拜读近五年UT Austin Villa发表的RoboCup仿真3D论文

前言： UT Austin Villa是近几年Robocup仿真3D项目中稳稳当当的世界冠军，他们每年拿了冠军之后都会发1到2篇论文来阐述他们的进步，其论文内容已经形成了固定模板。首先是Introduction，说一下他们近几年拿了多少个冠军等等，不用细看；然后是Domain Description，缀述一下RoboCup仿真3D的运行环境等等，不用细看；然后是Changes for 20xx，这个是介绍他们当年的进步的实现方法，重点看 ；再后面是Main Competition Results and Analysis、Technical Challenges，是各种秀战绩，不用细看。

一句话，只看Changes for 20xx就够了。

下面我把我们复现过程中可能会用到的一些部分进行了理解性的翻译。
论文中有些不明白的部分，我发邮件给了论文的作者，德克萨斯大学奥斯汀分校的教授Peter Stone，他帮我抄送给了他们团队的负责人，Patrick MacAlpine 博士后，从他那得到了非常耐心而详细的解答，非常感谢他们，并体会到了我们与世界冠军之间的巨大差距（例如原文标题为“品读”，现在改成了“拜读”）。

注：本文只是一些注释和理解，原文还是要自己看几遍的。

一、2019年论文链接

论文主要内容及对一些部分的理解如下：

2019年robocup3D仿真比赛规则上新增的主要变化
加入了对自我碰撞的惩罚：*

One significant change for the 2019 RoboCup 3D Simulation League competition was penalizing self-collisions.
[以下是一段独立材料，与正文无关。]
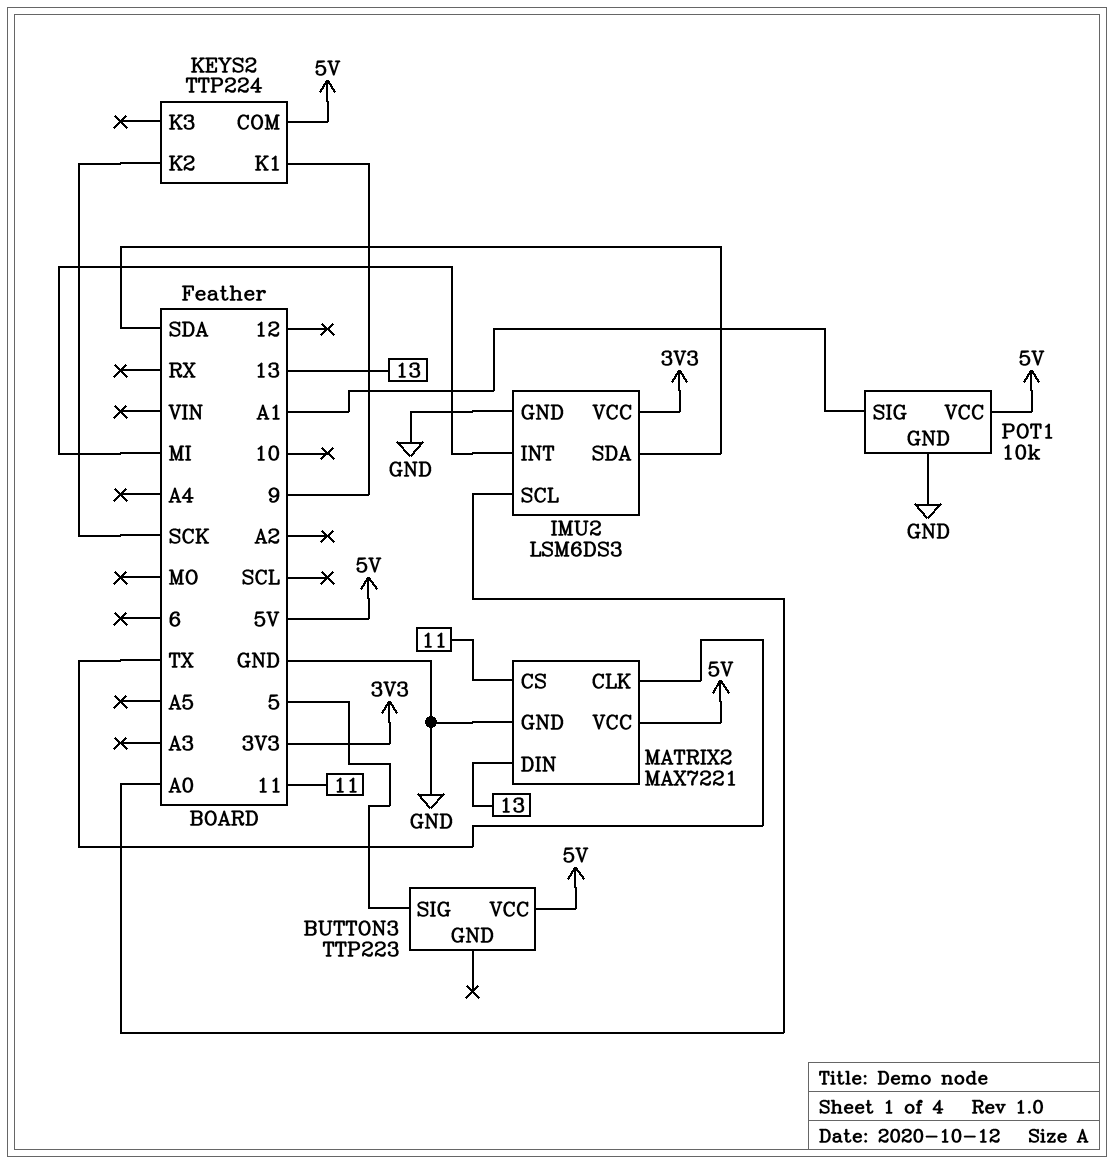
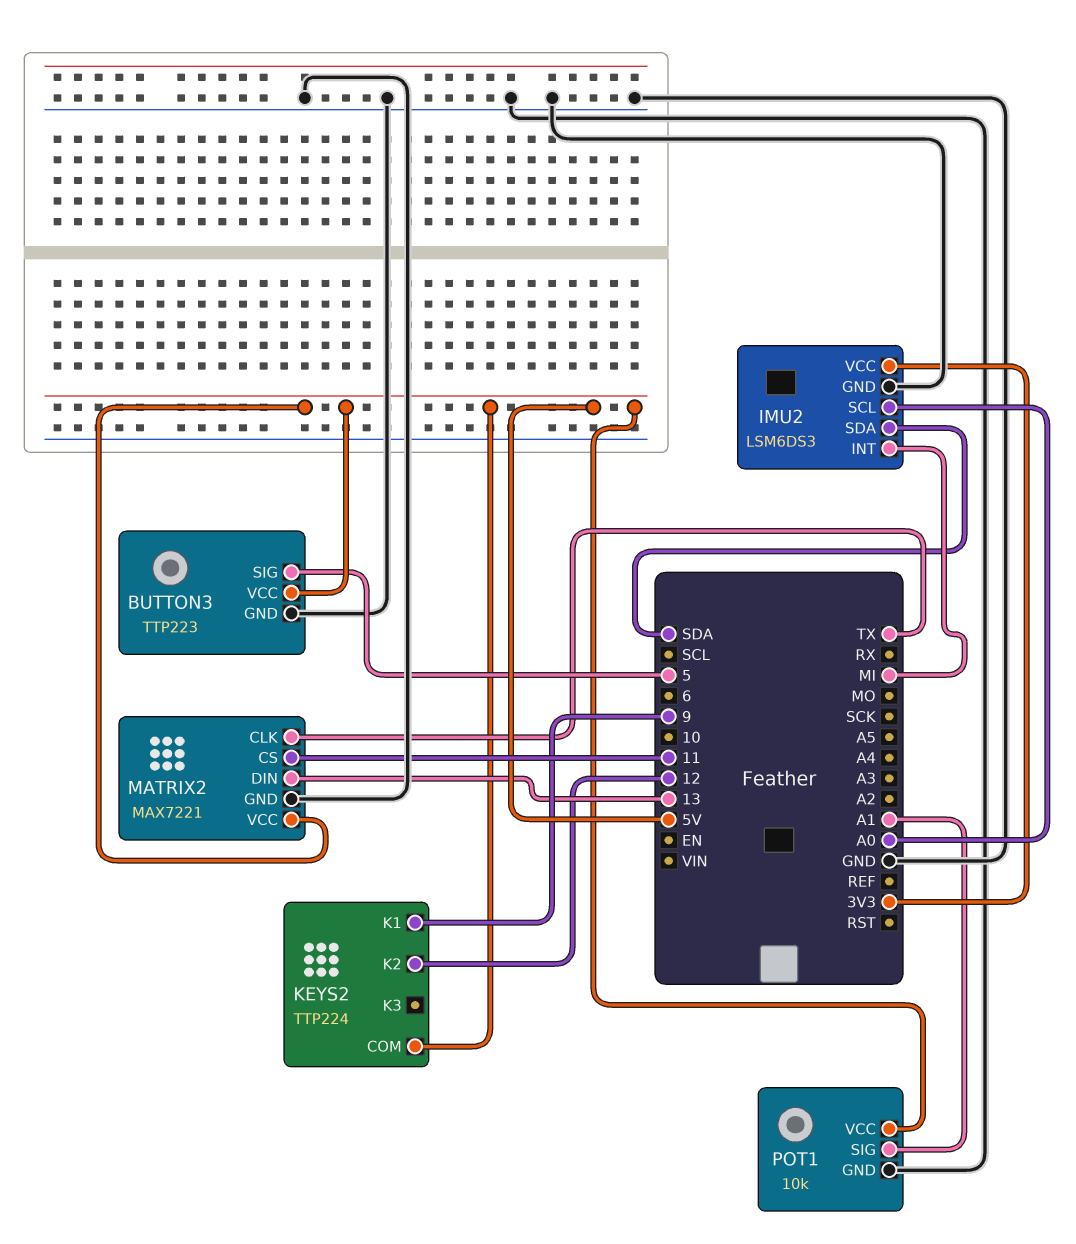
BUTTON3 pin GND: none -> GND
KEYS2 pin K2: SCK -> 12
While the simulator’s physics model can detect and simulate self-collisions—when a robot’s body part such as a leg or
arm collides with another part of its own body—having the physics model try
to process and handle the large number of self-collisions occurring during games
often leads to instability in the simulator causing it to crash. To preserve stability of the simulator self-collisions are purposely ignored by the physics model.
However, not modeling self-collisions can result in robots performing physically
impossible motions such as one leg passing through the other when kicking the
ball. In order to discourage teams from having robots with self-colliding behaviors, a new feature was added to the simulator this year to detect and penalize
self-collisions when they happen. This feature signals a self-collision as having
occurred if two body parts of a robot overlap by more than 0.04 meters, and
then all joints in any arm or leg of the robot involved in the self-collision are
frozen and not allowed to move for one second. Freezing the joints in an arm or
leg that has started to collide with another body part is an approximation of the
physics model preventing body parts from moving through each other, and also
detracts from the performance of the robot due to its limb being “numb” and immobile. After the second passes, the joints are unfrozen, and the robot is allowed to move its self-colliding body parts for two seconds without any self-collisions
being reported. This two second period, during which previously collided body
parts are no longer penalized and frozen for self-collisions, allows a robot time
to reposition its body to no longer have a self-collision.

加入了一个传球模式：

A player may initiate the pass play mode as long as the following conditions are all met:
– The current play mode is PlayOn.
– The agent is within 0.5 meters of the ball.
– No opponents are within a meter of the ball.
– The ball is stationary as measured by having a speed no greater than 0.05
meters per second.
– At least three seconds have passed since the last time a player’s team has
been in pass mode.
Once pass mode for a team has started the following happens:
– Players from the opponent team are prevented from getting within a meter
of the ball.
– The pass play mode ends as soon as a player touches the ball or four seconds
have passed.
– After pass mode has ended the team who initiated the pass mode is unable
to score for ten seconds—this prevents teams from trying to take a shot on
goal out of pass mode.

减少自我碰撞的方法
首先要确定哪些动作产生了自我碰撞

通过跟其他不同队伍进行几千场比赛，将产生碰撞时的动作和球员编号记录下来。

下面是采用的策略:
1.手臂调整：大约一半有自我碰撞的踢球动作涉及到手臂，而在踢球动作中起主要作用的是腿，因此可以通过调整手臂的关节角度来避免自我碰撞，而不改变原先的踢球动作。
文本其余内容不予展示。